Situations that could raise the alarm include:

  • Where someone has changed their Will suddenly and in an unexpected way
  • Where a new beneficiary is added, or a small legacy is increased substantially
  • Where someone relatively new in the deceased’s life becomes a major beneficiary
  • Someone in a position of trust and influence over the deceased has been included in their Will unexpectedly

However, you need to bear in mind that everyone has the right to leave their estate to their choice of beneficiary.

How do you prove undue influence in respect of a Will?

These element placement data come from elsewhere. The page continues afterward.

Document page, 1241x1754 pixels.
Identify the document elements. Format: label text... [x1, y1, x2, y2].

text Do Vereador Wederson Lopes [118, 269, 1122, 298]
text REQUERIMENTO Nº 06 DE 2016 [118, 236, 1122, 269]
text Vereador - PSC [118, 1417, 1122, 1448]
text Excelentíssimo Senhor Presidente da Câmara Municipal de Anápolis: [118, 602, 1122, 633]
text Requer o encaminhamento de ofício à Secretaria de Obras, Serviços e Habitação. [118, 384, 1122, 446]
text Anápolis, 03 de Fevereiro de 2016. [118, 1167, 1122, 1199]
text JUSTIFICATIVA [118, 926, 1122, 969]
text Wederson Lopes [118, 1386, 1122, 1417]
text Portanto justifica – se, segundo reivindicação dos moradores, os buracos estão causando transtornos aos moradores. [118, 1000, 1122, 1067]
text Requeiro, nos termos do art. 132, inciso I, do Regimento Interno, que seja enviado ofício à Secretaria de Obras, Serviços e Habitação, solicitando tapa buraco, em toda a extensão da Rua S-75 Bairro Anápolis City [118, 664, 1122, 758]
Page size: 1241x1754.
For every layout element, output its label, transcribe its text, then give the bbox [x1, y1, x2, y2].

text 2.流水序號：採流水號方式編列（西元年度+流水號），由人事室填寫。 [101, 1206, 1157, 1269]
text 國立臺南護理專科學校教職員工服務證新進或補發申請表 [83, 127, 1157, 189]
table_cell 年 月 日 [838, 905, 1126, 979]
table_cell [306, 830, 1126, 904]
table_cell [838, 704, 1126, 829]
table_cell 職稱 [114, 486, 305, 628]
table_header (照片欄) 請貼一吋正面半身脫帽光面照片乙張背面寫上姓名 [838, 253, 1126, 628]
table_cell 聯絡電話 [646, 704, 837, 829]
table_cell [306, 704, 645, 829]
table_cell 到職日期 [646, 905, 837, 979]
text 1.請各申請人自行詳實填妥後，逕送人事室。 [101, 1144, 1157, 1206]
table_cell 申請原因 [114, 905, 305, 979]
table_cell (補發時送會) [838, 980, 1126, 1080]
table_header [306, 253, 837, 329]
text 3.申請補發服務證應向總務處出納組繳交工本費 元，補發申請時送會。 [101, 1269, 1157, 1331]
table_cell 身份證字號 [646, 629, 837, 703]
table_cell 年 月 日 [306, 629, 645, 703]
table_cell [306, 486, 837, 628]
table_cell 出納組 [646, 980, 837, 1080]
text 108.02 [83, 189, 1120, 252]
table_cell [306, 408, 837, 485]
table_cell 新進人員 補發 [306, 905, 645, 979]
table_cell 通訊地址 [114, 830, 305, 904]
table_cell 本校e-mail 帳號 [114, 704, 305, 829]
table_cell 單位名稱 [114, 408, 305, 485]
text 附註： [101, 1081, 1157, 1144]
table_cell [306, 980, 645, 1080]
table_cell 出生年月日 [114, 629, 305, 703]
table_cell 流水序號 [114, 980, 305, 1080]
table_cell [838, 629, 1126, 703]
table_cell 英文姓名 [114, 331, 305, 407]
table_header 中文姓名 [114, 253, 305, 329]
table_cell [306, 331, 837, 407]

It is for the person making the allegations to prove that there has been undue influence. There is a high legal threshold. In the case of Edwards v Edwards [2007], the court stated that it is not enough that the facts are consistent with a hypothesis of undue influence, it must be the case that the facts are inconsistence with any other hypothesis.

Points the courts will look at include:

  • Whether the individual who has allegedly exerted undue influence was in a position to coerce or manipulate the person making the Will, known as the testator
  • Whether the individual exerted influence
  • Whether this influence was undue, driving the testator to make the Will in their favour
  • Whether the undue influence was exercised in respect of the Will
  • Whether the Will was executed in the way it was because of the undue influence

An example of undue influence

The 2013 case of Schrader v Schrader concerned the two sons of an elderly widow who died aged 98. She made a Will in 2006, leaving her house, which was her main asset, to her son Nick. The residue of her estate, which was negligible, was shared between both of her sons, Nick and Bill.

A previous Will, made in 1990, had left her house and residuary estate to be shared equally between her sons.

Bill alleged that Nick had exercised undue influence over their mother. Nick had arranged for a Will writer to visit Mrs Schrader at home. He subsequently made attempts to cover this up. Mrs Schrader was vulnerable and depended on Nick, who had a forceful personality and a history of violence.

The court found that all of the facts of the case meant that it was more likely than not that undue influence had been exercised. Nick was stated to be ‘a forceful man with a forceful presence’, and the court decided that the 2006 Will was invalid. This meant that the 1990 Will took effect and the residuary estate was divided equally between the two sons. Nick was ordered to pay Bill’s costs.

Is there a time limit for an undue influence claim?

While there is no set time limit for bringing an undue influence claim, you are strongly advised to seek legal advice straightaway if you suspect that you have a case. Securing evidence as soon as possible means that witness statements can be taken and documents secured while the issue is as fresh as possible in people’s memories.